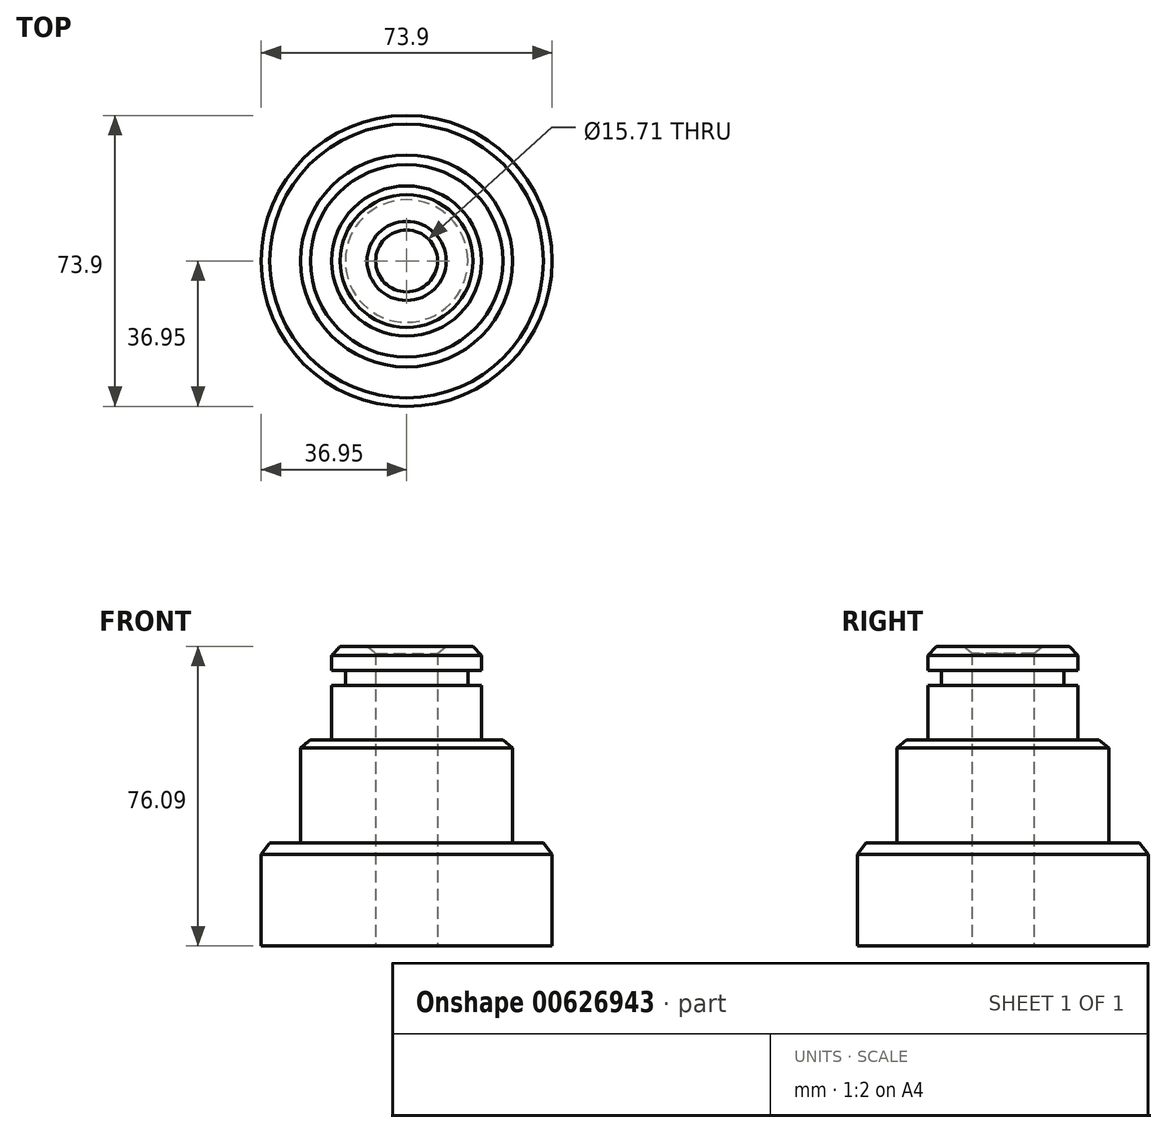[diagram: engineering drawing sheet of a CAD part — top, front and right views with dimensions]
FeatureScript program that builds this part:
annotation { "Feature Type Name" : "Feature", "Feature Type Description" : "" }
export const myFeature = defineFeature(function(context is Context, id is Id, definition is map)
    precondition{}
    {
        {
            var Q0;
            Q0=qCreatedBy(makeId("Front.planeOp"),FACE);
            var sketch = newSketch(context, id + "F0", { "sketchPlane" : qUnion([Q0])});
            skLineSegment(sketch, "E0", {"start": v(-7.86, 0) * mm, "end": v(-36.95, 0) * mm});
            skLineSegment(sketch, "E1", {"start": v(-36.95, 0) * mm, "end": v(-36.95, 23.28) * mm});
            skLineSegment(sketch, "E2", {"start": v(-36.95, 23.28) * mm, "end": v(-34.77, 26.19) * mm});
            skLineSegment(sketch, "E3", {"start": v(-34.77, 26.19) * mm, "end": v(-26.91, 26.19) * mm});
            skLineSegment(sketch, "E4", {"start": v(-26.91, 26.19) * mm, "end": v(-26.91, 50.34) * mm});
            skLineSegment(sketch, "E5", {"start": v(-26.91, 50.34) * mm, "end": v(-24.44, 52.37) * mm});
            skLineSegment(sketch, "E6", {"start": v(-24.44, 52.37) * mm, "end": v(-19.06, 52.37) * mm});
            skLineSegment(sketch, "E7", {"start": v(-19.06, 52.37) * mm, "end": v(-19.06, 66.2) * mm});
            skLineSegment(sketch, "E8", {"start": v(-19.06, 66.2) * mm, "end": v(-15.57, 66.2) * mm});
            skLineSegment(sketch, "E9", {"start": v(-15.57, 66.2) * mm, "end": v(-15.57, 69.98) * mm});
            skLineSegment(sketch, "E10", {"start": v(-15.57, 69.98) * mm, "end": v(-19.06, 69.98) * mm});
            skLineSegment(sketch, "E11", {"start": v(-19.06, 69.98) * mm, "end": v(-19.06, 73.76) * mm});
            skLineSegment(sketch, "E12", {"start": v(-19.06, 73.76) * mm, "end": v(-16.88, 76.09) * mm});
            skLineSegment(sketch, "E13", {"start": v(-16.88, 76.09) * mm, "end": v(-10.04, 76.09) * mm});
            skLineSegment(sketch, "E14", {"start": v(-10.04, 76.09) * mm, "end": v(-7.86, 74.34) * mm});
            skLineSegment(sketch, "E15", {"start": v(-7.86, 74.34) * mm, "end": v(-7.86, 0) * mm});
            skLineSegment(sketch, "E16", {"start": v(0, 0) * mm, "end": v(0, 77.1) * mm, "construction": true});
            skSolve(sketch);
        }
        {
            var Q0;
            Q0=makeQuery(id+"F0.imprint","IMPRINT",FACE,{"disambiguationData":[TD([[makeQuery(id+"F0.imprint","IMPRINT",EDGE,{"derivedFrom":sQuery(id+"F0.wireOp",EDGE,"E0")}),-1.0]])]});
            var Q1;
            Q1=sQuery(id+"F0.wireOp",EDGE,"E16");
            revolve(context, id + "F1", {"surfaceOperationType" : NewSurfaceOperationType.NEW, "entities" : qUnion([Q0]), "axis" : qUnion([Q1]), "revolveType" : RevolveType.FULL});
        }
    });
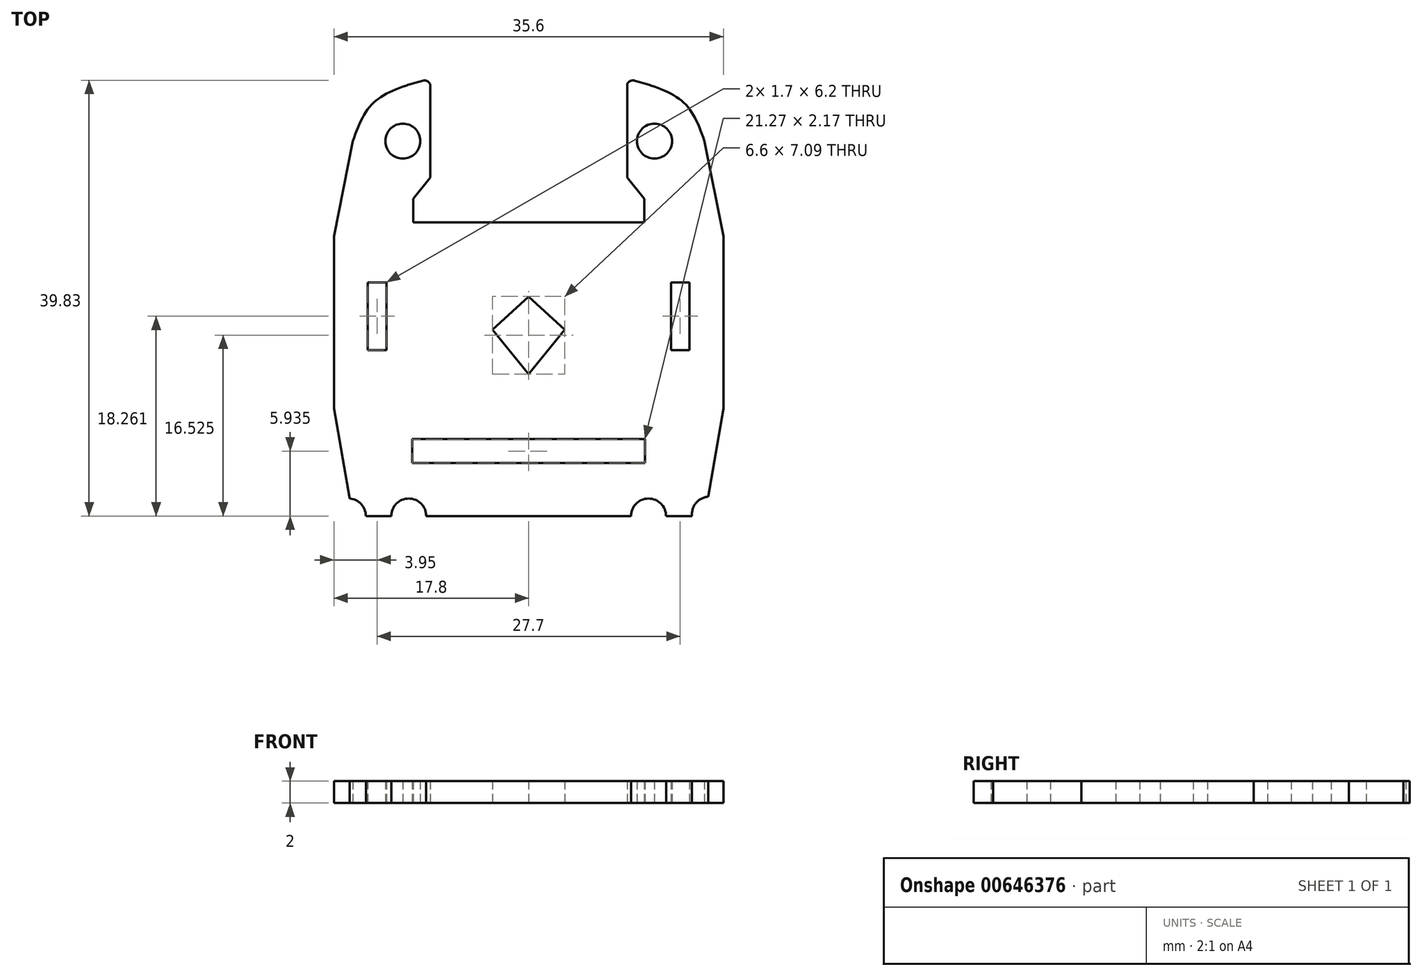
########################################
Convert the lines from the start of the records through the line containing "var sketch = newSketch(context, id" into a Markdown table with the columns "No." and "Line text", numbering the rows and skipping any blank lines. Leave the pictures out of the table.

- Output of the exercise -
| No. | Line text |
|---|---|
| 1 | [diagram: engineering drawing sheet of a CAD part — top, front and right views with dimensions] |
| 2 | FeatureScript program that builds this part: |
| 3 | annotation { "Feature Type Name" : "Feature", "Feature Type Description" : "" } |
| 4 | export const myFeature = defineFeature(function(context is Context, id is Id, definition is map) |
| 5 |     precondition{} |
| 6 |     { |
| 7 |         { |
| 8 |             var Q0; |
| 9 |             Q0=qCreatedBy(makeId("Front.planeOp"),FACE); |
| 10 |             var sketch = newSketch(context, id + "F0", { "sketchPlane" : qUnion([Q0])}); |